Bush was certainly no fascist but it's very difficult to look at everything he did and justify too vigorously wagging one's finger at someone who says he detected in that the whif of fascism. Certainly, the historical precedents for what Bush did are to be found primarily in squalid dictatorships.

And what about the larger American right? While Bush was building an embryonic tyranny of monstrous proportions, the conservatives practically worshiped him. Among conservative Republicans, he was probably both the most popular president and the most consistently popular one in the history of polling. As Bush was leaving office in Jan. 2009, his poll numbers among the general public in ruins, the ABC/Washington Post poll asked respondents to offer an overall rating of his administration: A whopping 82% of conservative Republicans rated him a success; 53% "strongly."

There is a strong protofascist current among what passes for conservatives today. The extreme anti-immigrant, anti-gay, anti-"different" sentiment is a part of it. A recurring example that never ceases to dismay is how even mainstream conservative figures now makes it a matter of furious controversy every time the Obama administration arrests someone as a suspect in a terrorism-related crime rather than simply kidnapping and torturing the fellow without regard for U.S. law or the Constitution. This represents an even closer step toward fascism than Bush encouraged, as his administration boasted of trying hundreds of terror suspects in legitimate courts, without any objection from the larger right. The Republican leader in the Senate describes his parties' primary goal as gaining power. They have the seemingly bottomless support of the money elite. A lot of what "Down With Tyranny" cites today could, indeed, be used to fill out this train of thought.

These are trends that are profoundly disturbing, particularly given the fact that the Obama administration chose to give the Bush gang a pass--no prosecutions or even investigations and, worse, much of what Bush did has either been allowed, by the Obama, to pass into precedent or has been actively defended by the current administration.
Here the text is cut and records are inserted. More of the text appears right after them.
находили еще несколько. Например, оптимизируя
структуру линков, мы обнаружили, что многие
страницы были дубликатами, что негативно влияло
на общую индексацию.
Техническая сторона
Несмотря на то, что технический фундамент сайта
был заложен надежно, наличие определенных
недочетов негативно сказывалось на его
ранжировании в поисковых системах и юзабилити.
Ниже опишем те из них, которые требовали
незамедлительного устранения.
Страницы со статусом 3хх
This leaves in place the lawless governing monster Bush built, still there to be used by whomever may come along, while, at the same time, the Republicans, whatever they are or may become, are, in this theoretical two-party state, always the default beneficiaries of frustration with the majority party.
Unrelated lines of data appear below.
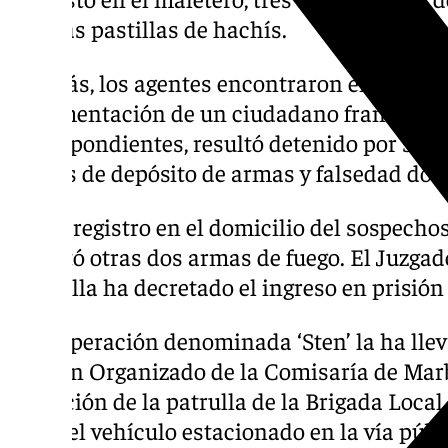
y varias pastillas de hachís.
Además, los agentes encontraron en el interi
documentación de un ciudadano francés, qui
correspondientes, resultó detenido por su p
delitos de depósito de armas y falsedad do
En un registro en el domicilio del sospecho
incautó otras dos armas de fuego. El Juzga
Marbella ha decretado el ingreso en prisión 
Esta operación denominada ‘Sten’ la ha llev
Crimen Organizado de la Comisaría de Marbel
actuación de la patrulla de la Brigada Loc
sobre el vehículo estacionado en la vía púb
It may be that DWT's comments today skirt the boundary of appropriate with regard to the use of Nazi parallels. Such parallels are, practically speaking, generally quite unhelpful. He clearly thinks the barbarians are at the gates. It may be that his major error in this is in failing to realize how much progress they've already made.

--classicliberal2

1 comment:

Niceguy Eddie said...

I find nothing wrong at all with "Down With Tyranny's" Fascist comparison, nor do I have any issue with the case you lay out. The problem as I see it, and you said it: that we are so afraid to SAY "Nazi" or "Fascist" that the Right have figured out that they can act JUST LIKE THEM, and no one will call them out on it! So screw 'em. They're fascists. DwT's made the case, you've made the case, I've made the case, and many others have made the case. The Right is a bigger threat to this country and it's freedoms than Al-Quaeda, and ahs been for some time - well befopre 9/11. 9/11 just gave them political capital to spend. And it is their own behavior and policies that has brought on these comparision. They are well earned and richly deserved.